I believe the GP was talking more about "click here to confirm your account" type validation, not "does it have an @ in it".


You can generate URLs that pre-fill Google Forms, they're just ugly and have the all the pre-fill in the URL as query parameters


Yes. We can make one in 30 minutes with https://qbix.com/platform . But what is the goal of this? I want to understand since it sounds like you need real PROFILES for reusable personal data.


If you're using React, I wrote this short tutorial on how to use Google Sheets in React apps: https://appendto.com/2018/08/the-simple-stack-a-primer-on-us...

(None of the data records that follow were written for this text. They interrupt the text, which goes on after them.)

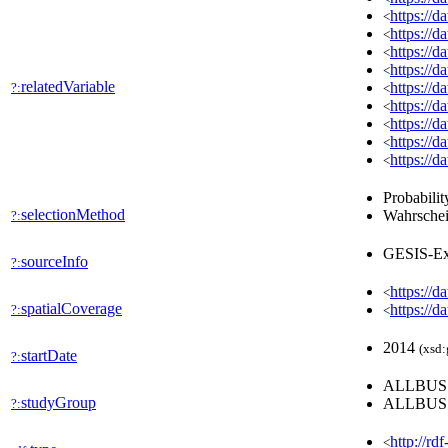
https://
<
https://
<
https://
<
https://
<
relatedVariable
https://
?:
<
https://
<
https://
<
https://
<
https://
<
Probabilit
selectionMethod
Wahrschei
?:
GESIS-Ex
sourceInfo
?:
https://d
<
spatialCoverage
https://d
?:
<
2014
(xsd:
startDate
?:
ALLBU
studyGroup
ALLBU
?:
http://rd
<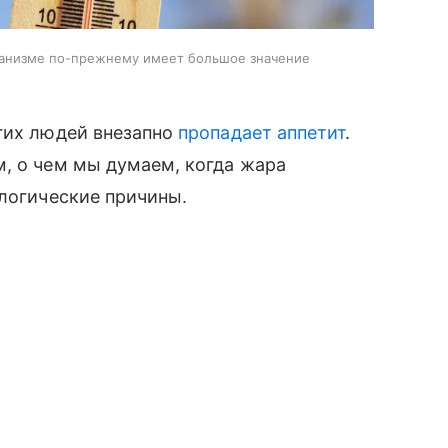
ганизме по-прежнему имеет большое значение
огих людей внезапно
пропадает аппетит
.
, о чем мы думаем, когда жара
ологические причины.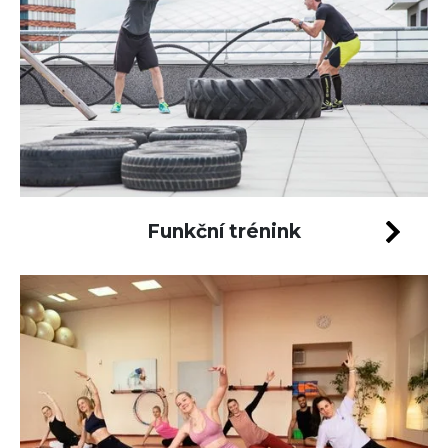
Funkční trénink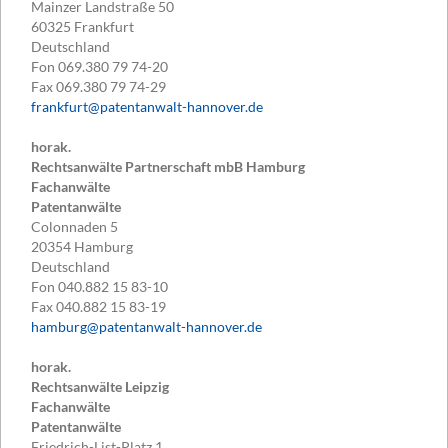
Mainzer Landstraße 50
60325
Frankfurt
Deutschland
Fon
069.380 79 74-20
Fax
069.380 79 74-29
frankfurt@patentanwalt-hannover.de
horak.
Rechtsanwälte Partnerschaft mbB Hamburg
Fachanwälte
Patentanwälte
Colonnaden 5
20354
Hamburg
Deutschland
Fon
040.882 15 83-10
Fax
040.882 15 83-19
hamburg@patentanwalt-hannover.de
horak.
Rechtsanwälte Leipzig
Fachanwälte
Patentanwälte
Friedrich-List-Platz 1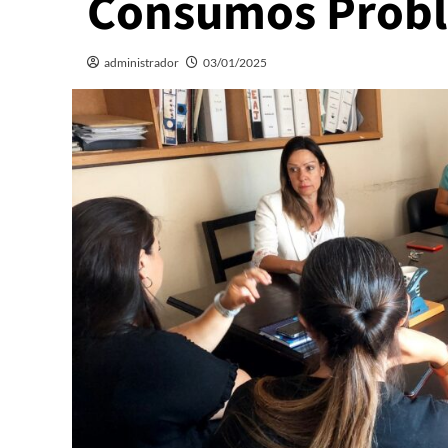
Consumos Probl
administrador
03/01/2025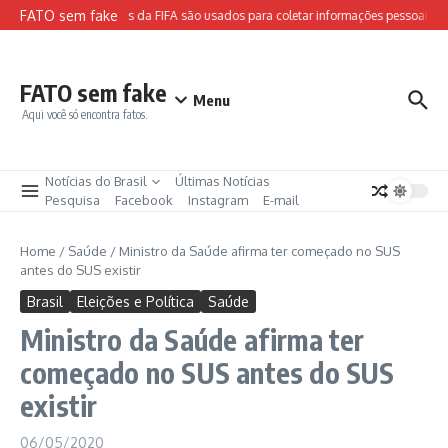
Ir para o conteúdo
FATO sem fake
Sites falsos da FIFA são usados para coletar informações pessoais e a
FATO sem fake
Menu
Aqui você só encontra fatos.
Notícias do Brasil
Últimas Notícias
Pesquisa
Facebook
Instagram
E-mail
Home
/
Saúde
/
Ministro da Saúde afirma ter começado no SUS
antes do SUS existir
Brasil
Eleições e Política
Saúde
Ministro da Saúde afirma ter
começado no SUS antes do SUS
existir
06/05/2020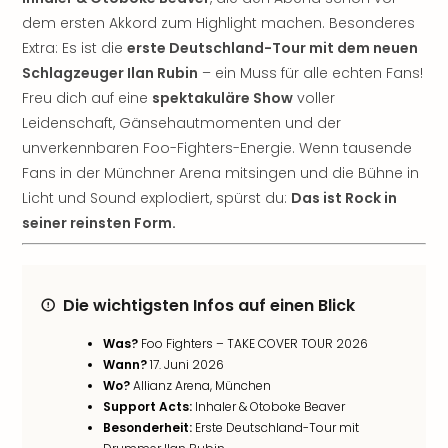
Öste
dem ersten Akkord zum Highlight machen. Besonderes
Freiz
Extra: Es ist die
erste Deutschland-Tour mit dem neuen
Fran
Schlagzeuger Ilan Rubin
– ein Muss für alle echten Fans!
alle
Freu dich auf eine
spektakuläre Show
voller
Ang
Leidenschaft, Gänsehautmomenten und der
Frei
unverkennbaren Foo-Fighters-Energie. Wenn tausende
Deu
Freiz
Fans in der Münchner Arena mitsingen und die Bühne in
Baye
Licht und Sound explodiert, spürst du:
Das ist Rock in
Freiz
seiner reinsten Form.
Hes
Freiz
Nied
Freiz
Die wichtigsten Infos auf einen Blick
NRW
Was?
Foo Fighters – TAKE COVER TOUR 2026
alle
Wann?
17. Juni 2026
Ang
Wo?
Allianz Arena, München
Musi
Support Acts:
Inhaler & Otoboke Beaver
&
Besonderheit:
Erste Deutschland-Tour mit
Sho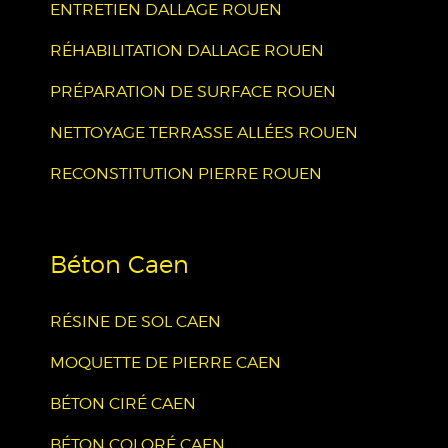
ENTRETIEN DALLAGE ROUEN
RÉHABILITATION DALLAGE ROUEN
PRÉPARATION DE SURFACE ROUEN
NETTOYAGE TERRASSE ALLÉES ROUEN
RECONSTITUTION PIERRE ROUEN
Béton Caen
RÉSINE DE SOL CAEN
MOQUETTE DE PIERRE CAEN
BÉTON CIRÉ CAEN
BÉTON COLORÉ CAEN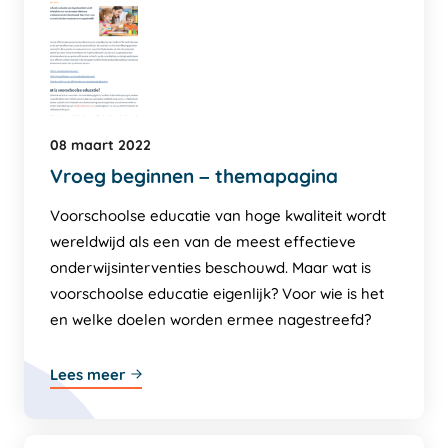
08 maart 2022
Vroeg beginnen – themapagina
Voorschoolse educatie van hoge kwaliteit wordt
wereldwijd als een van de meest effectieve
onderwijsinterventies beschouwd. Maar wat is
voorschoolse educatie eigenlijk? Voor wie is het
en welke doelen worden ermee nagestreefd?
Lees meer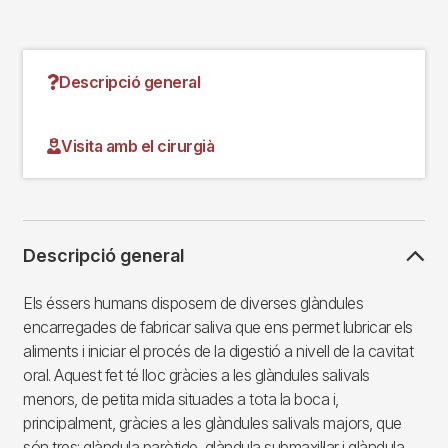
Descripció general
Visita amb el cirurgià
Descripció general
Els éssers humans disposem de diverses glàndules
encarregades de fabricar saliva que ens permet lubricar els
aliments i iniciar el procés de la digestió a nivell de la cavitat
oral. Aquest fet té lloc gràcies a les glàndules salivals
menors, de petita mida situades a tota la boca i,
principalment, gràcies a les glàndules salivals majors, que
són tres: glàndula paròtide, glàndula submaxil·lar i glàndula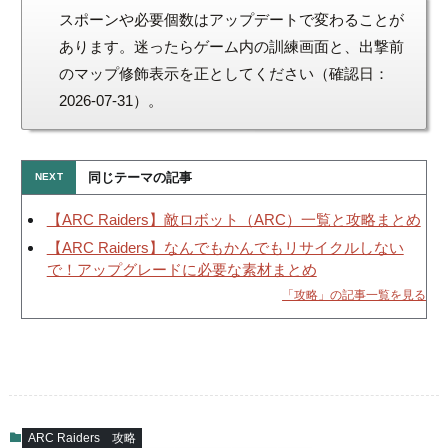
スポーンや必要個数はアップデートで変わることが
あります。迷ったらゲーム内の訓練画面と、出撃前
のマップ修飾表示を正としてください（確認日：
2026-07-31）。
同じテーマの記事
【ARC Raiders】敵ロボット（ARC）一覧と攻略まとめ
【ARC Raiders】なんでもかんでもリサイクルしない
で！アップグレードに必要な素材まとめ
「攻略」の記事一覧を見る
ARC Raiders
攻略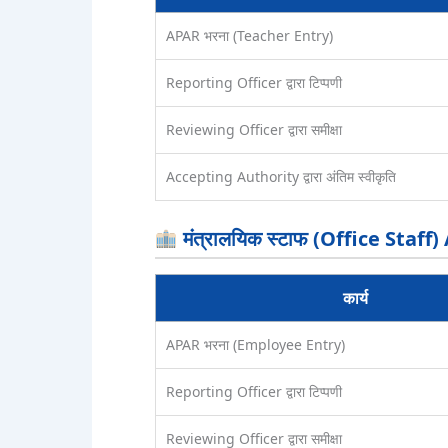
APAR भरना (Teacher Entry)
Reporting Officer द्वारा टिप्पणी
Reviewing Officer द्वारा समीक्षा
Accepting Authority द्वारा अंतिम स्वीकृति
मंत्रालयिक स्टाफ (Office Staff
कार्य
APAR भरना (Employee Entry)
Reporting Officer द्वारा टिप्पणी
Reviewing Officer द्वारा समीक्षा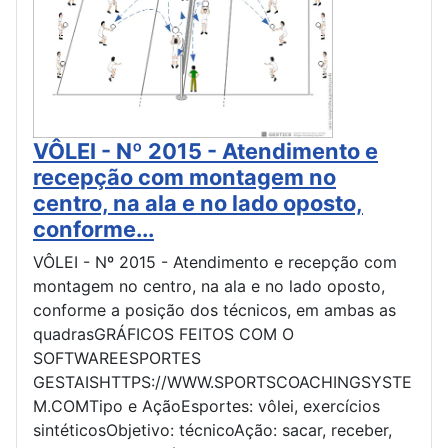
VÔLEI - Nº 2015 - Atendimento e
recepção com montagem no
centro, na ala e no lado oposto,
conforme...
VÔLEI - Nº 2015 - Atendimento e recepção com
montagem no centro, na ala e no lado oposto,
conforme a posição dos técnicos, em ambas as
quadrasGRÁFICOS FEITOS COM O
SOFTWAREESPORTES
GESTAISHTTPS://WWW.SPORTSCOACHINGSYSTE
M.COMTipo e AçãoEsportes: vôlei, exercícios
sintéticosObjetivo: técnicoAção: sacar, receber,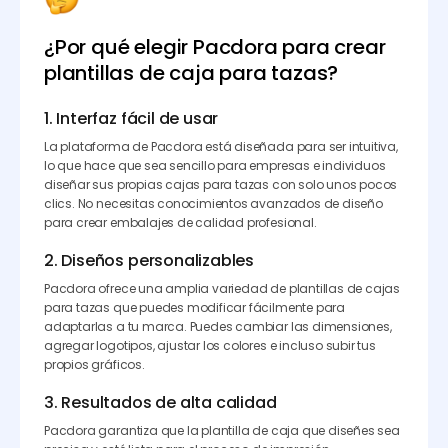
¿Por qué elegir Pacdora para crear
plantillas de caja para tazas?
1. Interfaz fácil de usar
La plataforma de Pacdora está diseñada para ser intuitiva,
lo que hace que sea sencillo para empresas e individuos
diseñar sus propias cajas para tazas con solo unos pocos
clics. No necesitas conocimientos avanzados de diseño
para crear embalajes de calidad profesional.
2. Diseños personalizables
Pacdora ofrece una amplia variedad de plantillas de cajas
para tazas que puedes modificar fácilmente para
adaptarlas a tu marca. Puedes cambiar las dimensiones,
agregar logotipos, ajustar los colores e incluso subir tus
propios gráficos.
3. Resultados de alta calidad
Pacdora garantiza que la plantilla de caja que diseñes sea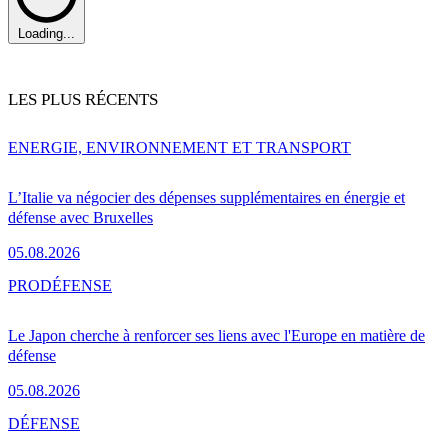
Loading...
LES PLUS RÉCENTS
ENERGIE, ENVIRONNEMENT ET TRANSPORT
L’Italie va négocier des dépenses supplémentaires en énergie et
défense avec Bruxelles
05.08.2026
PRO
DÉFENSE
Le Japon cherche à renforcer ses liens avec l'Europe en matière de
défense
05.08.2026
DÉFENSE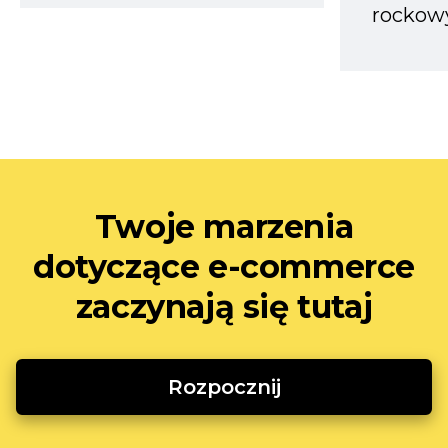
rockow
Twoje marzenia
dotyczące e-commerce
zaczynają się tutaj
Rozpocznij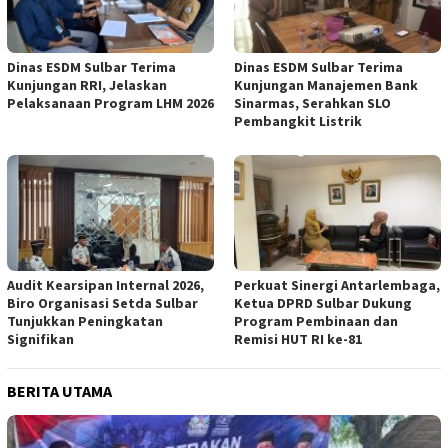
Dinas ESDM Sulbar Terima
Dinas ESDM Sulbar Terima
Kunjungan RRI, Jelaskan
Kunjungan Manajemen Bank
Pelaksanaan Program LHM 2026
Sinarmas, Serahkan SLO
Pembangkit Listrik
Audit Kearsipan Internal 2026,
Perkuat Sinergi Antarlembaga,
Biro Organisasi Setda Sulbar
Ketua DPRD Sulbar Dukung
Tunjukkan Peningkatan
Program Pembinaan dan
Signifikan
Remisi HUT RI ke-81
BERITA UTAMA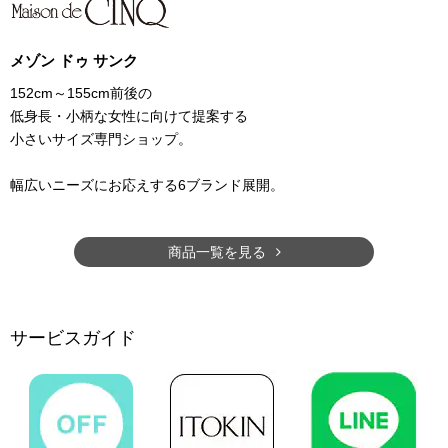
メゾン ドゥ サンク
152cm～155cm前後の
低身長・小柄な女性に向けて提案する
小さいサイズ専門ショップ。
幅広いニーズにお応えする6ブランド展開。
商品一覧を見る
サービスガイド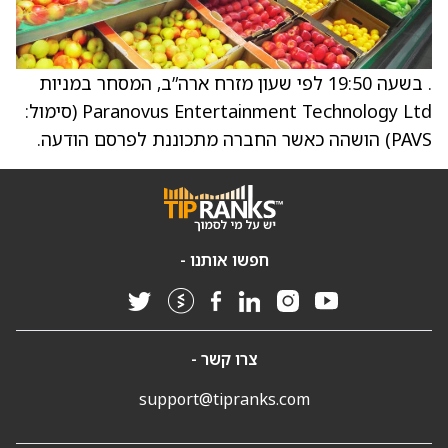
. בשעה 19:50 לפי שעון מזרח ארה”ב, המסחר במניות
Paranovus Entertainment Technology Ltd (סימול:
PAVS) הושהה כאשר החברה מתכוננת לפרסם הודעה.
חפשו אותנו -
צרו קשר -
support@tipranks.com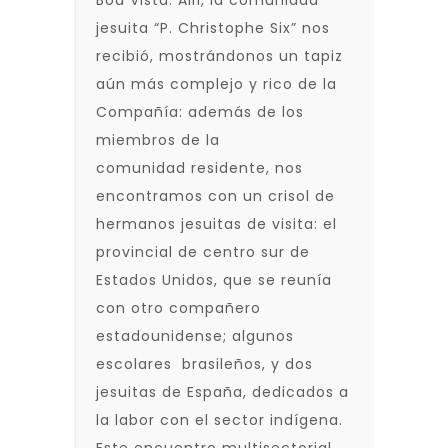
Boa Vista. Allí, la comunidad
jesuita “P. Christophe Six” nos
recibió, mostrándonos un tapiz
aún más complejo y rico de la
Compañía: además de los
miembros de la
comunidad residente, nos
encontramos con un crisol de
hermanos jesuitas de visita: el
provincial de centro sur de
Estados Unidos, que se reunía
con otro compañero
estadounidense; algunos
escolares brasileños, y dos
jesuitas de España, dedicados a
la labor con el sector indígena.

I like Upstart, can you give me an idea of the price range to sponsor a data science newsletter? e.g. cost per impression.


[flagged]


Such an appropriate usage of this gif!


No.


>Offers to do her job free of charge

>Consistently refers to her as "Admin Lady"

Dude what the actual fuck


Excel is a dead-end road. I view all software as a vehicle to achieve more software. In other words, the solutions of today become the platforms of tomorrow. To that end, anything made in Excel is completely worthless. You can get some way by using excel, but at some point you want to build something on top of it, and at that point you will have to throw your entire excel solution out the window.

Excel sheets are nothing buy a worse version of bash scripts, at least in my opinion. At least bash scripts let you plug them into something bigger using standard process operations.


Spreadsheets are a great way for non-programmers to prove an algorithm or calculation. I always encourage non-technical people to start in a spreadsheet, because if they can model it in a two-dimensional spreadsheet, a programmer can very easily extract that out into working code. Spreadsheets are a perfect working reference.


I suspect you've never worked in a non-software business environment. Your statements live up to your username. I'm sure you're an intelligent and skilled person, but you're speaking outside your wheelhouse right now.


LOL at that second sentence :)


> To that end, anything made in Excel is completely worthless.

I suspect this lady and her employer find worth in this approach, which would make your assertion incorrect.

I've also seen numerous $100k+++ "proper" software projects advocated by people who share a similar mindset as you, when a mildly complicated spreadsheet that could be built in a week or two could accomplish the same thing and more.


You took your logic train too far. Thousands, nay, millions of people and groups stop somewhere past "I need to table some data, do some calculations and conditionals and dashboards" and before "We need this to be a multi-user application with app and data tiers".

Bash scripts don't visualize. Bash is harder to learn than Excel.

Go to vertex42.com and tell me that everyone who could ever use any of those templates will invariably need to throw it all away and ask a developer to build a custom tool to replace it.


The OP's application is a bit of a shoehorn for a spreadsheet, but do you foresee alternatives to excel beating it at its own game at some point in the future?